### Exercise objective
Reproduce every line of the records below, word for word and in the same order.

### Given data
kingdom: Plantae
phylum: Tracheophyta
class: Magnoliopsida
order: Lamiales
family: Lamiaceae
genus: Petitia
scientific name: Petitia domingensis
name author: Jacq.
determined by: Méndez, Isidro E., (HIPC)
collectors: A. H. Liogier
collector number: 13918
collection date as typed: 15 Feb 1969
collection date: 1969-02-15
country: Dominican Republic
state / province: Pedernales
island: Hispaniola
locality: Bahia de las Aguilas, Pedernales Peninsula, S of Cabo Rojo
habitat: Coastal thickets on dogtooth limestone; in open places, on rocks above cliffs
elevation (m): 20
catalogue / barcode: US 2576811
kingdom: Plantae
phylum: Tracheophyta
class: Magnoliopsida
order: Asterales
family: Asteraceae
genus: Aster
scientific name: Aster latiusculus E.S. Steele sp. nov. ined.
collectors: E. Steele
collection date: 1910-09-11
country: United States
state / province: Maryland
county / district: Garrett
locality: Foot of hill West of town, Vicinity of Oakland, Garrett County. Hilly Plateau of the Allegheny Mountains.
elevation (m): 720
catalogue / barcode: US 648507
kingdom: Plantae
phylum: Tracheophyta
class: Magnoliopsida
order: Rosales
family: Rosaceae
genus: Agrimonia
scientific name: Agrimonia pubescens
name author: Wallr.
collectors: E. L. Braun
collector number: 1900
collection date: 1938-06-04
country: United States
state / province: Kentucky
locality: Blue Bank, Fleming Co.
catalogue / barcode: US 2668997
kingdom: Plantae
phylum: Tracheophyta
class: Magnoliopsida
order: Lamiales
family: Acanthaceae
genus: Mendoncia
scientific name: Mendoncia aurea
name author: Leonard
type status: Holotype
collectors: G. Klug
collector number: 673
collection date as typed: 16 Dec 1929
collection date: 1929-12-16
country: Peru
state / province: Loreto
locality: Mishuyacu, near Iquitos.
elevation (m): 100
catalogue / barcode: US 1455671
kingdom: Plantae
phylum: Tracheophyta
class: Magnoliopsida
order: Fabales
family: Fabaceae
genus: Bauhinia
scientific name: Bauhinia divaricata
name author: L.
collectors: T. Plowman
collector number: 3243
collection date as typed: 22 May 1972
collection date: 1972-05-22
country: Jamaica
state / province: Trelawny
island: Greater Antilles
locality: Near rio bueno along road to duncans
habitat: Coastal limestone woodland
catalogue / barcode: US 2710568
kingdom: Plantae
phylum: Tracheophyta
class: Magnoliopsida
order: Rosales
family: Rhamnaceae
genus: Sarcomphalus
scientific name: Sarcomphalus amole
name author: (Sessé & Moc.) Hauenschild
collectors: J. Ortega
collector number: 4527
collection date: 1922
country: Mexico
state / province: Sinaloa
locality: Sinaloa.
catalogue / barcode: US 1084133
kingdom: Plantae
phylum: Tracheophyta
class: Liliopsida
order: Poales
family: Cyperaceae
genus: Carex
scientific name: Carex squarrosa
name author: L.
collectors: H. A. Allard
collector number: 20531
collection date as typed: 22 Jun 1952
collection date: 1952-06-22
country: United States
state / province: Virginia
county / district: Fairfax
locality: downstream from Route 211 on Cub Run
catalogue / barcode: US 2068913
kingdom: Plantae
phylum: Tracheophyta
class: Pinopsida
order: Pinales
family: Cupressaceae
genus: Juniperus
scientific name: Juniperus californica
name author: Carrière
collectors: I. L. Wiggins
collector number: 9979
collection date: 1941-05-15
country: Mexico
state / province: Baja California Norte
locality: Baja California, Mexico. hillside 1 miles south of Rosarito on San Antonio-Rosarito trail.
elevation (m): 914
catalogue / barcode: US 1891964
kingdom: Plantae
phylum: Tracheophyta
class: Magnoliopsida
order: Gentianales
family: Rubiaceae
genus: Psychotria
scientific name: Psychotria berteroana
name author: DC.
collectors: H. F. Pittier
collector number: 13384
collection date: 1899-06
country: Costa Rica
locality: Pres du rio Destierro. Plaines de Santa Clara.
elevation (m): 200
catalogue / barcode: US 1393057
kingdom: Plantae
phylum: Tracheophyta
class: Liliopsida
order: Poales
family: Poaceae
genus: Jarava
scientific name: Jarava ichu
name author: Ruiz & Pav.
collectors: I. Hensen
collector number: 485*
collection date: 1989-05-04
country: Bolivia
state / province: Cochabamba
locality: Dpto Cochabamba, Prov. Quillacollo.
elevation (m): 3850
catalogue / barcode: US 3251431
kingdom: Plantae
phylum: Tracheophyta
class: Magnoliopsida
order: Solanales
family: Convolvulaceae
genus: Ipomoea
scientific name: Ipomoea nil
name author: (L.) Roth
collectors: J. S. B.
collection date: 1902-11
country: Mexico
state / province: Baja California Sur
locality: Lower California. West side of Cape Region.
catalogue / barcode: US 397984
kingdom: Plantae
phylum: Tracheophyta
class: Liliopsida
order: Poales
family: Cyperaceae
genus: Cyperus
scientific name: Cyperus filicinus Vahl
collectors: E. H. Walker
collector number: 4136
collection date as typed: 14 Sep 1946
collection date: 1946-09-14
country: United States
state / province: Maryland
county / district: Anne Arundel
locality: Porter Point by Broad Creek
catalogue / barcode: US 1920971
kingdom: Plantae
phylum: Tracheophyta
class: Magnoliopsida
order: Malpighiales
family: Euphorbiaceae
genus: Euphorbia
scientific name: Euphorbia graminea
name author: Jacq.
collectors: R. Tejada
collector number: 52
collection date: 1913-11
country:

### Reply to the task
kingdom: Plantae
phylum: Tracheophyta
class: Magnoliopsida
order: Lamiales
family: Lamiaceae
genus: Petitia
scientific name: Petitia domingensis
name author: Jacq.
determined by: Méndez, Isidro E., (HIPC)
collectors: A. H. Liogier
collector number: 13918
collection date as typed: 15 Feb 1969
collection date: 1969-02-15
country: Dominican Republic
state / province: Pedernales
island: Hispaniola
locality: Bahia de las Aguilas, Pedernales Peninsula, S of Cabo Rojo
habitat: Coastal thickets on dogtooth limestone; in open places, on rocks above cliffs
elevation (m): 20
catalogue / barcode: US 2576811
kingdom: Plantae
phylum: Tracheophyta
class: Magnoliopsida
order: Asterales
family: Asteraceae
genus: Aster
scientific name: Aster latiusculus E.S. Steele sp. nov. ined.
collectors: E. Steele
collection date: 1910-09-11
country: United States
state / province: Maryland
county / district: Garrett
locality: Foot of hill West of town, Vicinity of Oakland, Garrett County. Hilly Plateau of the Allegheny Mountains.
elevation (m): 720
catalogue / barcode: US 648507
kingdom: Plantae
phylum: Tracheophyta
class: Magnoliopsida
order: Rosales
family: Rosaceae
genus: Agrimonia
scientific name: Agrimonia pubescens
name author: Wallr.
collectors: E. L. Braun
collector number: 1900
collection date: 1938-06-04
country: United States
state / province: Kentucky
locality: Blue Bank, Fleming Co.
catalogue / barcode: US 2668997
kingdom: Plantae
phylum: Tracheophyta
class: Magnoliopsida
order: Lamiales
family: Acanthaceae
genus: Mendoncia
scientific name: Mendoncia aurea
name author: Leonard
type status: Holotype
collectors: G. Klug
collector number: 673
collection date as typed: 16 Dec 1929
collection date: 1929-12-16
country: Peru
state / province: Loreto
locality: Mishuyacu, near Iquitos.
elevation (m): 100
catalogue / barcode: US 1455671
kingdom: Plantae
phylum: Tracheophyta
class: Magnoliopsida
order: Fabales
family: Fabaceae
genus: Bauhinia
scientific name: Bauhinia divaricata
name author: L.
collectors: T. Plowman
collector number: 3243
collection date as typed: 22 May 1972
collection date: 1972-05-22
country: Jamaica
state / province: Trelawny
island: Greater Antilles
locality: Near rio bueno along road to duncans
habitat: Coastal limestone woodland
catalogue / barcode: US 2710568
kingdom: Plantae
phylum: Tracheophyta
class: Magnoliopsida
order: Rosales
family: Rhamnaceae
genus: Sarcomphalus
scientific name: Sarcomphalus amole
name author: (Sessé & Moc.) Hauenschild
collectors: J. Ortega
collector number: 4527
collection date: 1922
country: Mexico
state / province: Sinaloa
locality: Sinaloa.
catalogue / barcode: US 1084133
kingdom: Plantae
phylum: Tracheophyta
class: Liliopsida
order: Poales
family: Cyperaceae
genus: Carex
scientific name: Carex squarrosa
name author: L.
collectors: H. A. Allard
collector number: 20531
collection date as typed: 22 Jun 1952
collection date: 1952-06-22
country: United States
state / province: Virginia
county / district: Fairfax
locality: downstream from Route 211 on Cub Run
catalogue / barcode: US 2068913
kingdom: Plantae
phylum: Tracheophyta
class: Pinopsida
order: Pinales
family: Cupressaceae
genus: Juniperus
scientific name: Juniperus californica
name author: Carrière
collectors: I. L. Wiggins
collector number: 9979
collection date: 1941-05-15
country: Mexico
state / province: Baja California Norte
locality: Baja California, Mexico. hillside 1 miles south of Rosarito on San Antonio-Rosarito trail.
elevation (m): 914
catalogue / barcode: US 1891964
kingdom: Plantae
phylum: Tracheophyta
class: Magnoliopsida
order: Gentianales
family: Rubiaceae
genus: Psychotria
scientific name: Psychotria berteroana
name author: DC.
collectors: H. F. Pittier
collector number: 13384
collection date: 1899-06
country: Costa Rica
locality: Pres du rio Destierro. Plaines de Santa Clara.
elevation (m): 200
catalogue / barcode: US 1393057
kingdom: Plantae
phylum: Tracheophyta
class: Liliopsida
order: Poales
family: Poaceae
genus: Jarava
scientific name: Jarava ichu
name author: Ruiz & Pav.
collectors: I. Hensen
collector number: 485*
collection date: 1989-05-04
country: Bolivia
state / province: Cochabamba
locality: Dpto Cochabamba, Prov. Quillacollo.
elevation (m): 3850
catalogue / barcode: US 3251431
kingdom: Plantae
phylum: Tracheophyta
class: Magnoliopsida
order: Solanales
family: Convolvulaceae
genus: Ipomoea
scientific name: Ipomoea nil
name author: (L.) Roth
collectors: J. S. B.
collection date: 1902-11
country: Mexico
state / province: Baja California Sur
locality: Lower California. West side of Cape Region.
catalogue / barcode: US 397984
kingdom: Plantae
phylum: Tracheophyta
class: Liliopsida
order: Poales
family: Cyperaceae
genus: Cyperus
scientific name: Cyperus filicinus Vahl
collectors: E. H. Walker
collector number: 4136
collection date as typed: 14 Sep 1946
collection date: 1946-09-14
country: United States
state / province: Maryland
county / district: Anne Arundel
locality: Porter Point by Broad Creek
catalogue / barcode: US 1920971
kingdom: Plantae
phylum: Tracheophyta
class: Magnoliopsida
order: Malpighiales
family: Euphorbiaceae
genus: Euphorbia
scientific name: Euphorbia graminea
name author: Jacq.
collectors: R. Tejada
collector number: 52
collection date: 1913-11
country:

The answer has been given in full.